Beta thalassemia is an autosomal recessive inherited hematological disorder caused by a quantitative synthesis disorder of the β-globin chains of hemoglobin. It is estimated that approximately 3% of the world's population are carriers of beta thalassemia, but the prevalence varies widely among ethnic groups. A particularly high prevalence is found in Mediterranean countries, parts of Asia, the Middle East, and West Africa.
Human hemoglobin consists of different types of hemoglobin, each composed of 4 globin chains (each two identical chains form a tetramer). Hemoglobin A (HbA), which is predominant in adults at approximately 97%, is composed of 2 α- and 2 β-globin chains. In beta thalassemia, synthesis of the β-chains is reduced or completely absent, resulting in an excess of free α-chains that exhibit high instability. Their precipitation leads to premature hemolysis of erythrocytes or their precursors already in the bone marrow.
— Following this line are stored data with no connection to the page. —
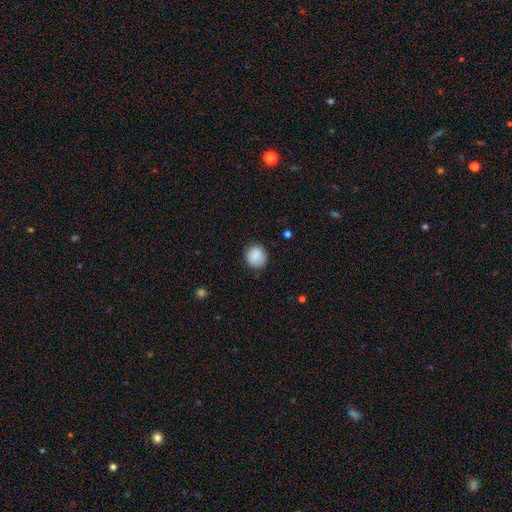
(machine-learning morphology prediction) smooth 88%, star or artifact 8%, featured or disk 5%. Down the decision tree: how rounded — round (84%); merging — none (84%).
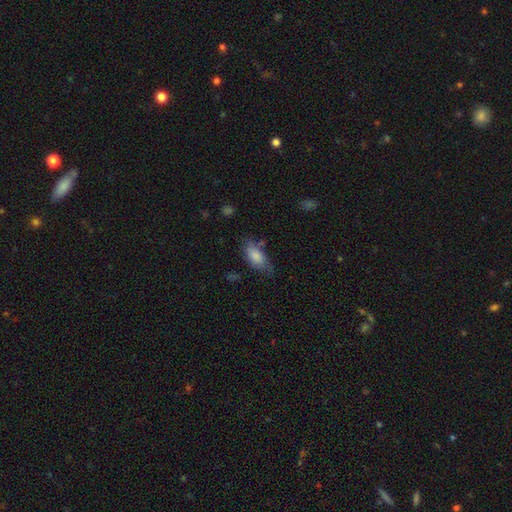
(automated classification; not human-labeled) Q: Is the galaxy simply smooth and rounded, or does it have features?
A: smooth — 80%.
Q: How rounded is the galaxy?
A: in between — 89%.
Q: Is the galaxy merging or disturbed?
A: none — 57%.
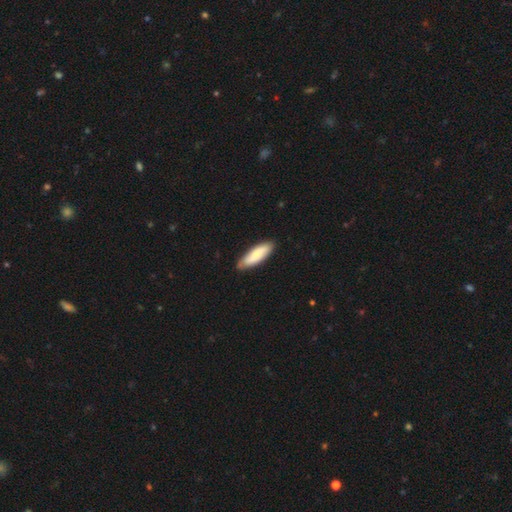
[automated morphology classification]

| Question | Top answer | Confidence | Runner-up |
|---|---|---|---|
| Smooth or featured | smooth | 72% | featured or disk (23%) |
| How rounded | in between | 52% | cigar-shaped (47%) |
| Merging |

The homozygous form of beta thalassemia is also called thalassemia major, the heterozygous form is called thalassemia minor. The minor form usually shows only mild, hypochromic microcytic anemia, and significant clinical symptoms are not usually observed. In the intermediate form of beta thalassemia (thalassemia intermedia), the severity ranges between thalassemia minor and major.
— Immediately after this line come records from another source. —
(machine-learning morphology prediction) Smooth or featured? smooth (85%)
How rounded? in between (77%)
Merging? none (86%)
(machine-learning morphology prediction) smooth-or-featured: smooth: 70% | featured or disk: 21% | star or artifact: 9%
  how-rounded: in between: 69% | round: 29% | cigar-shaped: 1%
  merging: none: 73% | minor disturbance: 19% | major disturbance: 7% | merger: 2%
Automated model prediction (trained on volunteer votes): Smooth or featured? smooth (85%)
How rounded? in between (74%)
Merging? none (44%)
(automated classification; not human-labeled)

Symptoms of thalassemia major, also known as Cooley anemia, usually appear in the first months of life, as soon as fetal hemoglobin (HbF) is replaced by adult hemoglobin (HbA). Clinically, infants are characterized by failure to thrive, hepatosplenomegaly and jaundice, with severe microcytic hypochromic anemia and abnormal erythrocyte morphology. In untreated patients, the increased but ineffective erythropoiesis leads to characteristic skeletal changes, especially in the cranial bones, due to widening of the medullary canals. Symptomatic therapy of the major form is performed by regular blood transfusion. To avoid iron overload with the risk of hemosiderosis, additional therapy with iron resorption inhibitors is indicated. Since August 2020, there is the possibility of a treatment for adults who require transfusion with the active ingredient luspatercept. The only causal treatment option remains bone marrow transplantation.
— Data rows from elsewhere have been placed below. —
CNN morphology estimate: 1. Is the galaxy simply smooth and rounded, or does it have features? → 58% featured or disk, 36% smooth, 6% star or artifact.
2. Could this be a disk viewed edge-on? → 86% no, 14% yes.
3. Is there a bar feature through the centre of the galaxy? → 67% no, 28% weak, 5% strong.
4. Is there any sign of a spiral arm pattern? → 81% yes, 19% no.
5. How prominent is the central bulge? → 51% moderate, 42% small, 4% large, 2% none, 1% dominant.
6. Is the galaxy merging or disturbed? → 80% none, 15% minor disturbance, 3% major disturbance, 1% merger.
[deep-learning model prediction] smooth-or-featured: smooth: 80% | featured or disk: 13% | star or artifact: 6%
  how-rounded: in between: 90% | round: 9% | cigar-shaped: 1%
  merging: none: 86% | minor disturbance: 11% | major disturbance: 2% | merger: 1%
Variant forms occur in association with combined heterozygosity with abnormal hemoglobins such as sickle cell hemoglobin (HbS) or Hb Lepore.
Most heterozygous carriers of beta thalassemia are detected by chance during routine screening. In the blood analysis, a microcytosis and/or a hypochromia, or sometimes a lowered Hb value, is observed. In the course of diagnosis, an iron deficiency should first be excluded by determining serum ferritin, which is the most frequent cause of hypochromic microcytic anemia. In advance, the Mentzer index can already be used to estimate whether it is more likely an iron deficiency anemia or a beta thalassemia.
If iron deficiency is excluded, the presence of hemoglobinopathy can be investigated by Hb differentiation. In many cases, the question of a predisposing carrier of a hemoglobinopathy arises only in the context of conceiving a child, either because of a positive family history or because of ethnic origin. In the case of an already existing pregnancy, a rapid diagnosis is important in order to be able to assess the risk of a severe form of hemoglobinopathy in offspring as early as possible.
Since hemoglobinopathies can occur in a wide variety of combinations, hematologic findings should always be compared with molecular genetics results and checked for validity.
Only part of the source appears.